Saved entries
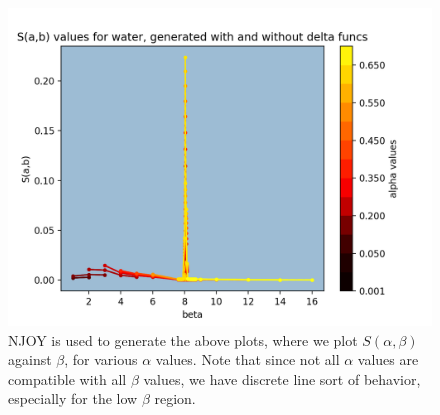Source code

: \documentclass[10pt]{article}
\begin{document}
            \begin{figure}[H]
              \begin{center}
              \includegraphics[scale=0.6]{sab_thinTriangle_and_delta_all_AB}
                \caption{NJOY is used to generate the above plots, where we plot $S(\alpha,\beta)$ against $\beta$, for various $\alpha$ values. Note that since not all $\alpha$ values are compatible with all $\beta$ values, we have discrete line sort of behavior, especially for the low $\beta$ region. }
              \label{fig:sabThinTriangleAllAB}
              \end{center}
            \end{figure}
\end{document}
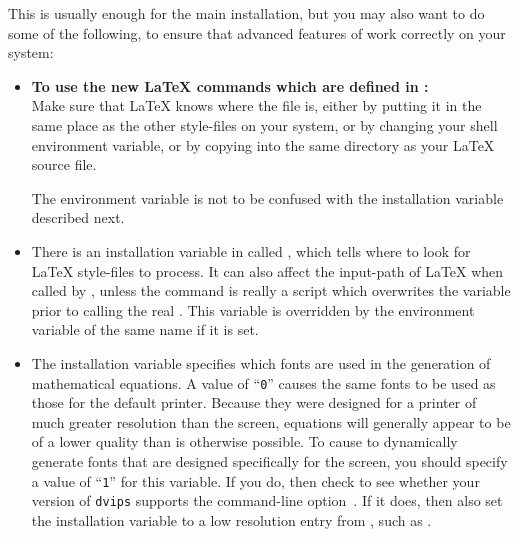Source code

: \medskip\htmlrule[50\% center]
\noindent
This is usually enough for the main installation, but you may also
want to do some of the following, to ensure that advanced features
of \latextohtml{} work correctly on your system:
\begin{itemize}
%
%
\item
\textbf{To use the new \LaTeX{}  commands
which are defined in :}\\
Make sure that \LaTeX{}  knows where the  file is,
either by putting it in the same place as the other style-files on your system,
or by changing your  shell environment variable,
or by copying  into the same directory as your \LaTeX{}  source file.

The environment variable  is not to be confused with
the \latextohtml{} installation variable  described next.
\par

%
\item
There is an installation variable in 
called ,
which tells \latextohtml{} where to look for \LaTeX{} style-files to process.
It can also affect the input-path of \LaTeX{} when called by \latextohtml,
unless the command  is really a script
which overwrites the  variable
prior to calling the real .
This variable is overridden by the environment variable of the same name
if it is set.

%
\item
The installation variable  specifies which
fonts are used in the generation of mathematical equations.  A value
of ``\texttt{0}'' causes the same fonts to be used as those for the default
printer.  Because they were designed for a printer of much greater
resolution than the screen, equations will generally appear to be
of a lower quality than is otherwise possible.  To cause \latextohtml{} to
dynamically generate fonts that are designed specifically for the
screen, you should specify a value of ``\texttt{1}'' for this variable.
If you do, then check to see whether your version of \texttt{dvips}
supports the command-line option \,.  If it does,
then also set the installation variable  to
a low resolution entry from , such as .


\end{itemize}

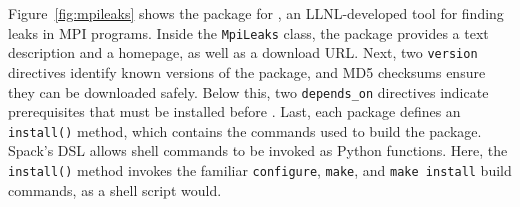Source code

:Figure~\ref{fig:mpileaks} shows the package for \mpileaks, an LLNL-developed
tool for finding leaks in MPI programs.
Inside the {\tt MpiLeaks} class, the package provides a text description
and a homepage, as well as 
a download URL.  Next, two {\tt version} directives identify known versions
of the package, and MD5 checksums ensure they can be downloaded safely.
Below this, two {\tt depends\_on}
directives indicate prerequisites that must be installed before \mpileaks.
Last, each package defines an {\tt install()} method, which contains the
commands used to build the package.  Spack's DSL allows shell
commands to be invoked as Python functions. Here, the {\tt install()} 
method invokes the familiar {\tt configure}, {\tt make}, and
{\tt make install} build commands, as a shell script would.





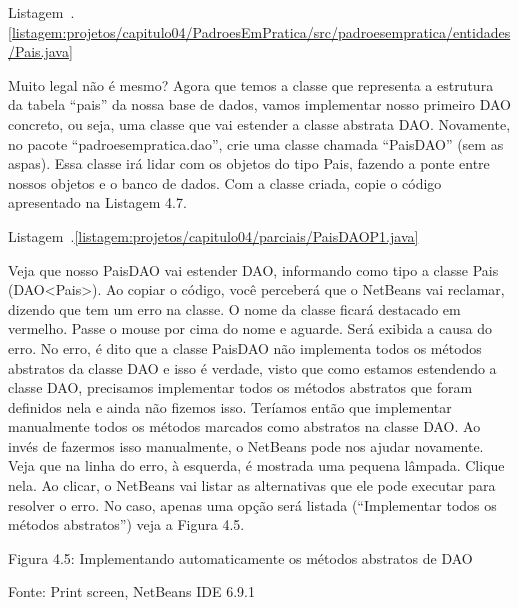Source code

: Listagem~\thechapter.\ref{listagem:projetos/capitulo04/PadroesEmPratica/src/padroesempratica/entidades/Pais.java}

Muito legal não é mesmo? Agora que temos a classe que representa a estrutura da tabela ``pais'' da nossa base de dados, vamos implementar nosso primeiro DAO concreto, ou seja, uma classe que vai estender a classe abstrata DAO. Novamente, no pacote ``padroesempratica.dao'', crie uma classe chamada ``PaisDAO'' (sem as aspas). Essa classe irá lidar com os objetos do tipo Pais, fazendo a ponte entre nossos objetos e o banco de dados. Com a classe criada, copie o código apresentado na Listagem 4.7.

Listagem~\thechapter.\ref{listagem:projetos/capitulo04/parciais/PaisDAOP1.java}

Veja que nosso PaisDAO vai estender DAO, informando como tipo a classe Pais (DAO<Pais>). Ao copiar o código, você perceberá que o NetBeans vai reclamar, dizendo que tem um erro na classe. O nome da classe ficará destacado em vermelho. Passe o mouse por cima do nome e aguarde. Será exibida a causa do erro. No erro, é dito que a classe PaisDAO não implementa todos os métodos abstratos da classe DAO e isso é verdade, visto que como estamos estendendo a classe DAO, precisamos implementar todos os métodos abstratos que foram definidos nela e ainda não fizemos isso. Teríamos então que implementar manualmente todos os métodos marcados como abstratos na classe DAO. Ao invés de fazermos isso manualmente, o NetBeans pode nos ajudar novamente. Veja que na linha do erro, à esquerda, é mostrada uma pequena lâmpada. Clique nela. Ao clicar, o NetBeans vai listar as alternativas que ele pode executar para resolver o erro. No caso, apenas uma opção será listada (``Implementar todos os métodos abstratos'') veja a Figura 4.5.

Figura 4.5: Implementando automaticamente os métodos abstratos de DAO
 
Fonte: Print screen, NetBeans IDE 6.9.1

— Task brief —
Each line above should be written out again exactly, and no picture should appear in the copy.

— Completed task —
Source code

: \documentclass[10pt]{article}
\begin{document}
            \begin{figure}[H]
              \begin{center}
              \includegraphics[scale=0.6]{sab_thinTriangle_and_delta_all_AB}
                \caption{NJOY is used to generate the above plots, where we plot $S(\alpha,\beta)$ against $\beta$, for various $\alpha$ values. Note that since not all $\alpha$ values are compatible with all $\beta$ values, we have discrete line sort of behavior, especially for the low $\beta$ region. }
              \label{fig:sabThinTriangleAllAB}
              \end{center}
            \end{figure}
\end{document}
Source code

: \medskip\htmlrule[50\% center]
\noindent
This is usually enough for the main installation, but you may also
want to do some of the following, to ensure that advanced features
of \latextohtml{} work correctly on your system:
\begin{itemize}
%
%
\item
\textbf{To use the new \LaTeX{}  commands
which are defined in :}\\
Make sure that \LaTeX{}  knows where the  file is,
either by putting it in the same place as the other style-files on your system,
or by changing your  shell environment variable,
or by copying  into the same directory as your \LaTeX{}  source file.

The environment variable  is not to be confused with
the \latextohtml{} installation variable  described next.
\par

%
\item
There is an installation variable in 
called ,
which tells \latextohtml{} where to look for \LaTeX{} style-files to process.
It can also affect the input-path of \LaTeX{} when called by \latextohtml,
unless the command  is really a script
which overwrites the  variable
prior to calling the real .
This variable is overridden by the environment variable of the same name
if it is set.

%
\item
The installation variable  specifies which
fonts are used in the generation of mathematical equations.  A value
of ``\texttt{0}'' causes the same fonts to be used as those for the default
printer.  Because they were designed for a printer of much greater
resolution than the screen, equations will generally appear to be
of a lower quality than is otherwise possible.  To cause \latextohtml{} to
dynamically generate fonts that are designed specifically for the
screen, you should specify a value of ``\texttt{1}'' for this variable.
If you do, then check to see whether your version of \texttt{dvips}
supports the command-line option \,.  If it does,
then also set the installation variable  to
a low resolution entry from , such as .


\end{itemize}

Source code

:Figure~\ref{fig:mpileaks} shows the package for \mpileaks, an LLNL-developed
tool for finding leaks in MPI programs.
Inside the {\tt MpiLeaks} class, the package provides a text description
and a homepage, as well as 
a download URL.  Next, two {\tt version} directives identify known versions
of the package, and MD5 checksums ensure they can be downloaded safely.
Below this, two {\tt depends\_on}
directives indicate prerequisites that must be installed before \mpileaks.
Last, each package defines an {\tt install()} method, which contains the
commands used to build the package.  Spack's DSL allows shell
commands to be invoked as Python functions. Here, the {\tt install()} 
method invokes the familiar {\tt configure}, {\tt make}, and
{\tt make install} build commands, as a shell script would.





Source code

: Listagem~\thechapter.\ref{listagem:projetos/capitulo04/PadroesEmPratica/src/padroesempratica/entidades/Pais.java}

Muito legal não é mesmo? Agora que temos a classe que representa a estrutura da tabela ``pais'' da nossa base de dados, vamos implementar nosso primeiro DAO concreto, ou seja, uma classe que vai estender a classe abstrata DAO. Novamente, no pacote ``padroesempratica.dao'', crie uma classe chamada ``PaisDAO'' (sem as aspas). Essa classe irá lidar com os objetos do tipo Pais, fazendo a ponte entre nossos objetos e o banco de dados. Com a classe criada, copie o código apresentado na Listagem 4.7.

Listagem~\thechapter.\ref{listagem:projetos/capitulo04/parciais/PaisDAOP1.java}

Veja que nosso PaisDAO vai estender DAO, informando como tipo a classe Pais (DAO<Pais>). Ao copiar o código, você perceberá que o NetBeans vai reclamar, dizendo que tem um erro na classe. O nome da classe ficará destacado em vermelho. Passe o mouse por cima do nome e aguarde. Será exibida a causa do erro. No erro, é dito que a classe PaisDAO não implementa todos os métodos abstratos da classe DAO e isso é verdade, visto que como estamos estendendo a classe DAO, precisamos implementar todos os métodos abstratos que foram definidos nela e ainda não fizemos isso. Teríamos então que implementar manualmente todos os métodos marcados como abstratos na classe DAO. Ao invés de fazermos isso manualmente, o NetBeans pode nos ajudar novamente. Veja que na linha do erro, à esquerda, é mostrada uma pequena lâmpada. Clique nela. Ao clicar, o NetBeans vai listar as alternativas que ele pode executar para resolver o erro. No caso, apenas uma opção será listada (``Implementar todos os métodos abstratos'') veja a Figura 4.5.

Figura 4.5: Implementando automaticamente os métodos abstratos de DAO
 
Fonte: Print screen, NetBeans IDE 6.9.1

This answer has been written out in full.